Kiedyś Konfucjusz poprosił do siebie czterech uczniów i powiedział, żeby na luzie – nie zważając na to, że jest od nich starszy, powiedzieli co chcą robić aby w pełni rozblysły ich talenty.
Pierwszy powiedział, że chciałby odbudować potęgę zrujnowanego księstwa
Drugi – skromniejszy -powiedział, że rozda po 500… przepraszam… powiedział, że zapewni wszystkim dobrobyt, resztę zostawi mądrzejszym od siebie.
Trzeci czułby się spełnionym pełniąc funkcję pomocnika podczas dyplomatycznych spotkań.
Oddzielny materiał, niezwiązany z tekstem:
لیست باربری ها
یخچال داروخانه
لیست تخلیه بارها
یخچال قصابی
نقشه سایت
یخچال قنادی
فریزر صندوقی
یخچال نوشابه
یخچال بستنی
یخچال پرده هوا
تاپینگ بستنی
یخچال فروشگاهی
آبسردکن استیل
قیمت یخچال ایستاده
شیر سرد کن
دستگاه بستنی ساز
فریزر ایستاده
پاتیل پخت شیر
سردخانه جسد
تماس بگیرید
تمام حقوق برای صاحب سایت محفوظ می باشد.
A czwarty uczeń, Dian, wybrał ostatnią nutę z cytry, na której cały czas bardzo cicho grał i pozwolił aby wibracja dźwięku powoli zamierała. I kiedy zrobiło się zupełnie cicho Dian poszedł na całość i powiedział:
„U schyłku wiosny, kiedy nosi się wiosenne szaty, chciałbym w gronie kilku rówieśników i kilku młodszych chłopców kapać się w rzece Yi, rozkoszować się chłodnym powietrzem wiatru u Ołtarza Modłów o Deszcz Letni, recytować pieśni, a potem wrócić do domu”
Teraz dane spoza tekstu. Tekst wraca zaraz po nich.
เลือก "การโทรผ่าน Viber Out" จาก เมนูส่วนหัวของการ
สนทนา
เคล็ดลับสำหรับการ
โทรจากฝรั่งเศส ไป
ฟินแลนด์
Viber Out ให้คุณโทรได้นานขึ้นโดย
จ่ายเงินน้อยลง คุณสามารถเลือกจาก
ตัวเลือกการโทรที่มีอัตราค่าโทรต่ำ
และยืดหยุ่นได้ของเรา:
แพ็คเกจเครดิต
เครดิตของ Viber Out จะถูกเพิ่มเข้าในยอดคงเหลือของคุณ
I wtedy Konfucjusz westchnął i powiedział „Dianie, ja też bym tak chciał”.
A ja też bym westchnął i powiedział: „A dlaczego to wszystko takie homogeniczne, bo atmosfera mi się nawet podoba.”
@Gammon No.82
Serdecznie dziękuję. Słusznie myślałam, że w takiej sprawie robot musi być niezawodny. Czytałam wydanie polskie. Okładki, przykro mówić, nie pamiętałam.
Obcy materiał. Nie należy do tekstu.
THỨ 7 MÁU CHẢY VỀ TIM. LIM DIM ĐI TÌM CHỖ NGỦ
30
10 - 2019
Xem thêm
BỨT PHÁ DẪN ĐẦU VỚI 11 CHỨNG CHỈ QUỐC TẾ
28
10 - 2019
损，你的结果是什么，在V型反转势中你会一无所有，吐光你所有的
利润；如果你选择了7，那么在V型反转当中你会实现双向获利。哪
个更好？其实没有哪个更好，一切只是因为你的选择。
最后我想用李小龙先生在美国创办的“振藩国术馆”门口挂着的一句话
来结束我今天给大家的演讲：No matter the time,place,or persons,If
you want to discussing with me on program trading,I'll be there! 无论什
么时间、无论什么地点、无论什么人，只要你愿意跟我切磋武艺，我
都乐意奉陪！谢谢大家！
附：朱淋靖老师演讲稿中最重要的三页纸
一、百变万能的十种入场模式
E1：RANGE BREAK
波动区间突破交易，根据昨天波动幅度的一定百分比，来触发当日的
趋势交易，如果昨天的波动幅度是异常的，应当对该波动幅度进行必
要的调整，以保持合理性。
Pozwolę sobie jeszcze raz skorzystać z Twoich zasobów pamięci. Proszę o autora i tytuł rosyjskiej ( szerzej – radzieckiej) powieści, której akcja toczy się na planecie skazanej na zagładę. Ludzie zachowują spokój, artyści wystawiają swoje dzieła… A jeszcze mi się plącze po głowie jakaś stacja kosmiczna otoczona groźnym żywiołem. Kosmonauci wysyłani na zwiady nie wracaja. W końcu okazuje się, że nie wracają, bo nie chcą, a powodem jest, że w tym żywiole doznają niebywałego szcześcia.
@kruk
Nie czytałem takiej powieści, ale spróbuję się skontaktować z „żywą bazą danych” – skądinąd zresztą matematykiem, który przeczytał chyba wszystko z gatunku szeroko rozumianej fantastyki (SF, space opera, fantasy, fantastyka grozy), co zostało opublikowane w Polsce Ludowej, a przypuszczalnie zna też z 80% tego, co po 1989 roku. Jeśli się odezwie, przekażę odpowiedź.
@kruk
Ów matematyk odpowiedział, że to zapewne „Daleka tęcza” ( Далёкая Радуга) Strugackich
https://pl.wikipedia.org/wiki/Daleka_Tęcza
…wtedy znalazłem pdf-a na dysku, przejrzałem i przypomniałem sobie, że przecież jednak to czytałem kiedyś, raz jeden (a np. „Przenicowany świat”, „Poniedziałek…” i „Trudno być bogiem” dziesiątki razy).
Matematyk dodał, że gdyby to nie szło o literaturę radziecką, pasowałoby też opowiadanie „Ucieczka” Clifforda D. Simaka.
Mówiłem, że ten człowiek to fenomen.